In China, alarm over widening income gap

August 16, 2012 02:11 am | Updated 02:11 am IST - BEIJING

A resident in urban China earns as much as 5.2 times what a rural Chinese takes home — the widest ever income gap in the country’s history — according to a new study released this week by a leading Beijing think-tank.

The study, published by the Chinese Academy of Social Sciences (CASS) on Monday, said the urban-rural income gap last year was 68 per cent higher than in 1985.

The government-run centre’s Urban Blue Book measured the urbanisation rate in major cities and also estimated the spending needed to build a social security system for new urban residents. It described the next five to 10 years as “a key period for China to turn from a village-based to a city-based country and enhance the quality of urbanisation”.

Last year, the urban population for the first time exceeded the number of rural residents — a landmark in the rapid urbanisation over the past three decades since the introduction of “reform and opening up”.

The urbanisation rate in 2011 was 51.27 per cent, with 691 million residents in cities. The study estimated that a further 500 million rural residents would need to be “urbanised” in the next two decades.

It estimated the cost of providing social security to the new urban residents at four to five trillion Yuan (or US$ 794 billion) in the next 20 years.

China’s rapid urbanisation had left record income gaps between urban and rural Chinese, the study found. The disposable income of urban Chinese was 3.13 times that of the net income of rural residents. With rural Chinese spending 40 per cent of their net income buying fertilizers, seeds and farm equipment, the real income gap was much wider, it said, estimating the average urban income at 5.2 times the average income in rural areas.

The study stressed the need for the government to boost provision of social security services to address the gap. Scholars have cited the lack of access to social welfare for China’s more than 200 million migrant workers — classified as rurally registered but living in cities — as a major source of inequalities.

Calls have grown in recent years for the government to reform its decades-old system of household registration or “ hukou ”, which denies access to social security to rural residents when they move to cities.

While officials argue that the system has regulated migration and prevented the emergence of slums in Chinese cities, critics say the restrictions which deny access to free healthcare and education for migrants have fuelled income divides. Sheng Guangyao, a researcher with CASS who was involved in the study, told Global Times that the system of “neglecting rural growth and supporting thriving urban areas has hindered the country’s urbanisation”.

Kang Houming, one of three migrant worker representatives of the National People’s Congress (NPC) or parliament, told The Hindu in an interview that hukou reforms were essential to address inequalities.

He cited the experience of his hometown Chongqing — China’s biggest municipality — on addressing the issue by relaxing restrictions and providing subsidised housing.
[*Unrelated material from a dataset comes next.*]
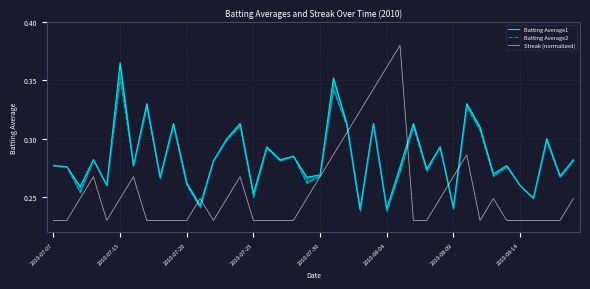

The value of Streak (normalized) at 2010-07-20 is 0.4. True or false?

False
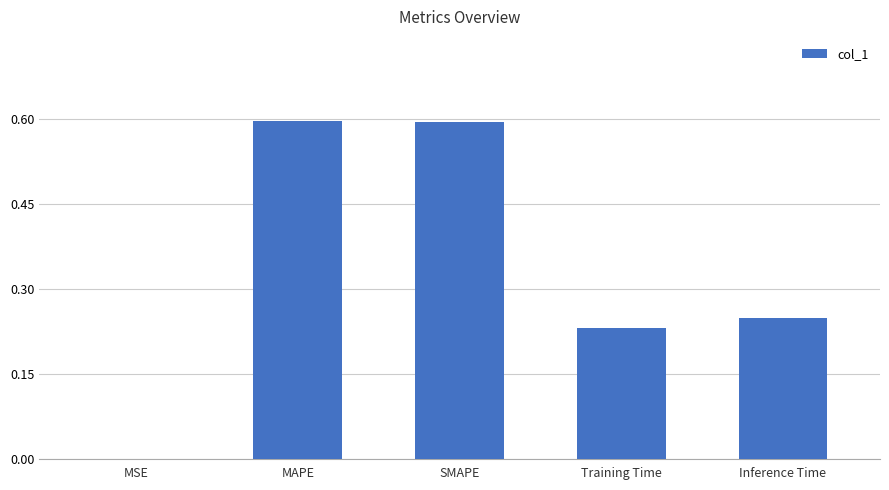

What is the greatest value displayed?

0.6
“More than 2 million migrant workers have been given rights because of the reform,” he said, pointing out that any worker who had spent three years in the city was eligible to access the same rights as urban residents. “When I came to Chongqing, few workers had social security” he added. “With the reform, the problems of housing, inequalities and of lack of access to education have all been addressed. This is a lesson for the rest of the country”.